WORK REQUIRED -
Rewrite the rows below, replacing "series" with "category" and keeping every other word unchanged. Leave the pictures out of your answer.

Chart comprehension data
_ _ _ _ _
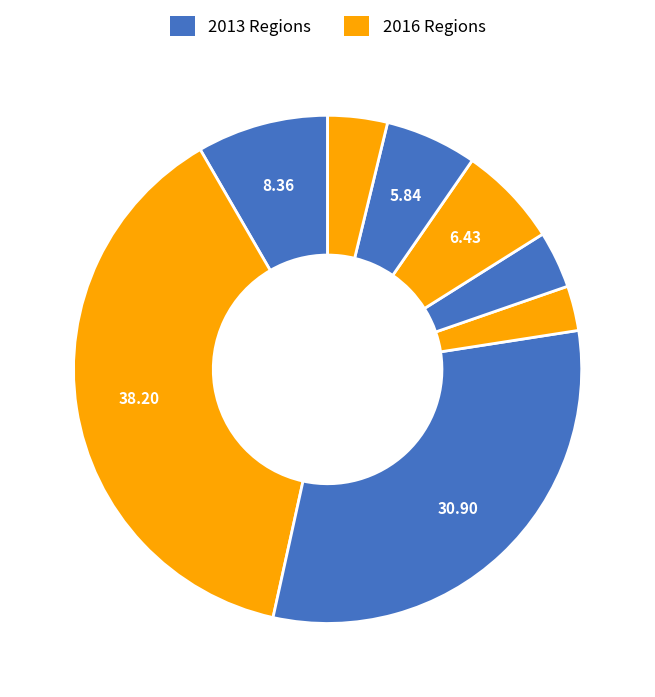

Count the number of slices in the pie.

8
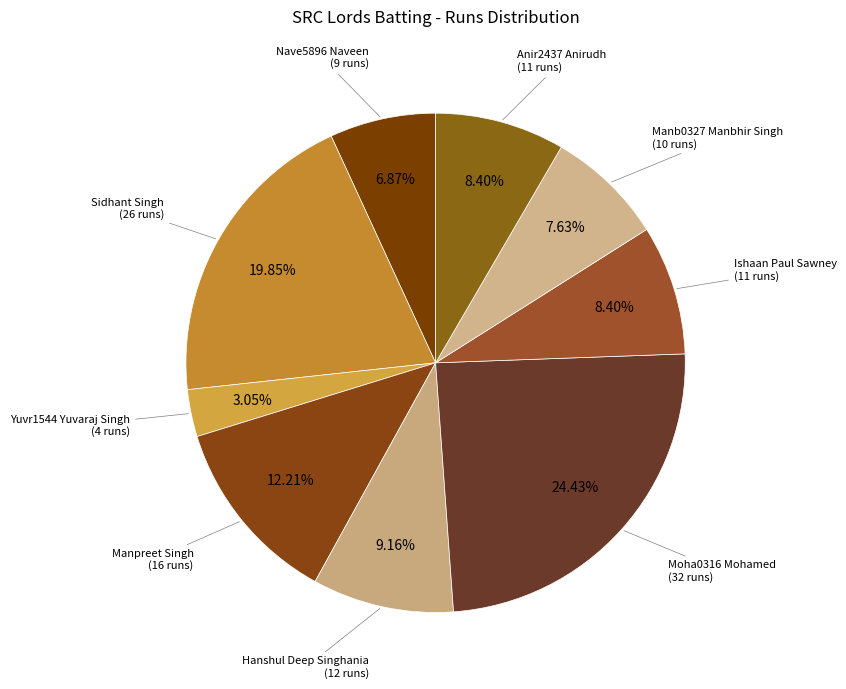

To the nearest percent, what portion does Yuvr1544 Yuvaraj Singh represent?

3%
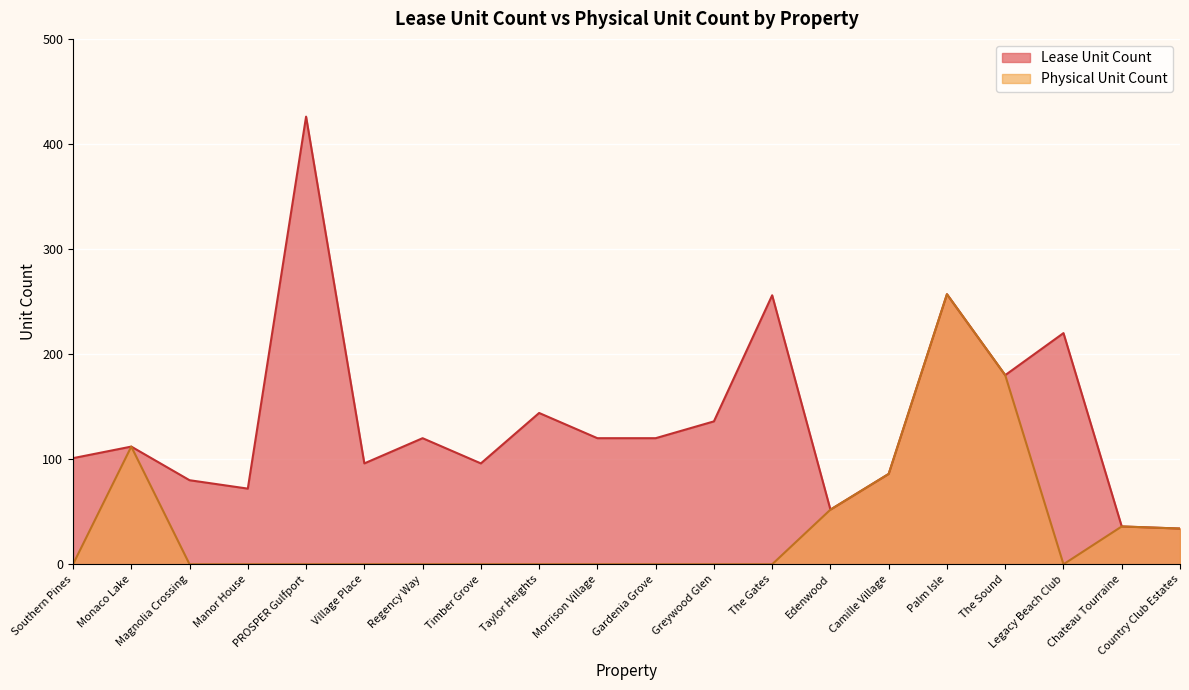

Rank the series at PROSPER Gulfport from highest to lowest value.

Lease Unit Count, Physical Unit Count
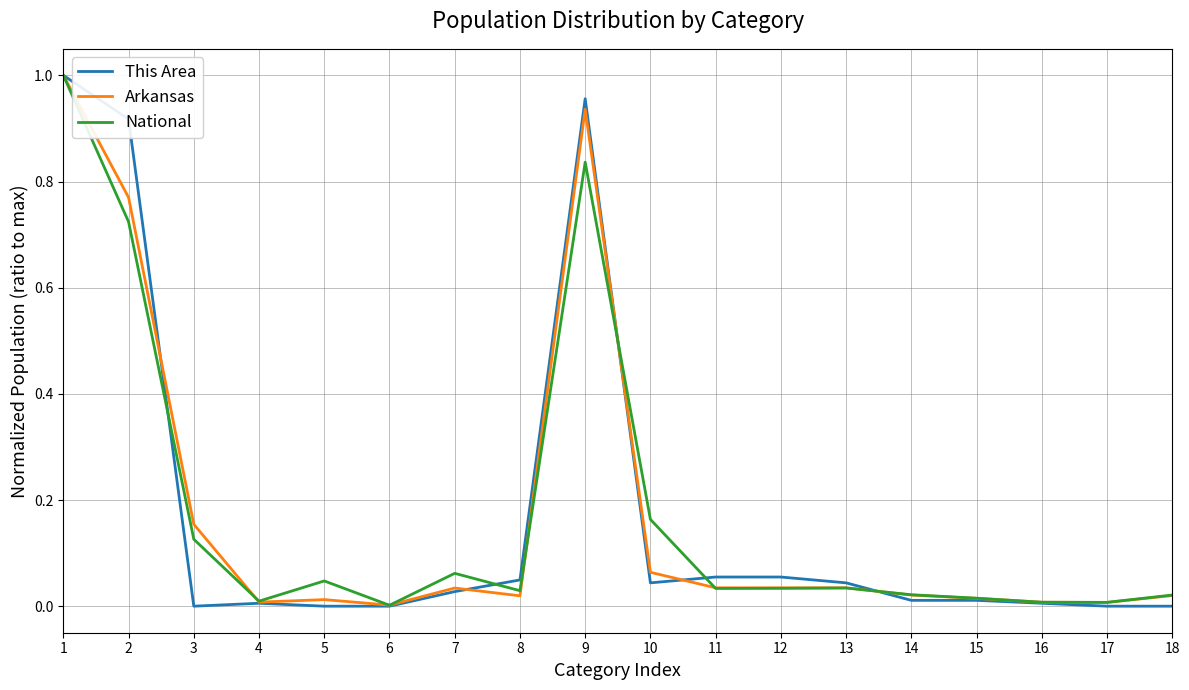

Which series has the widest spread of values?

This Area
_ _ _ _ _
ANSWER -
Count the number of slices in the pie.

8

To the nearest percent, what portion does Yuvr1544 Yuvaraj Singh represent?

3%

Rank the category at PROSPER Gulfport from highest to lowest value.

Lease Unit Count, Physical Unit Count

Which category has the widest spread of values?

This Area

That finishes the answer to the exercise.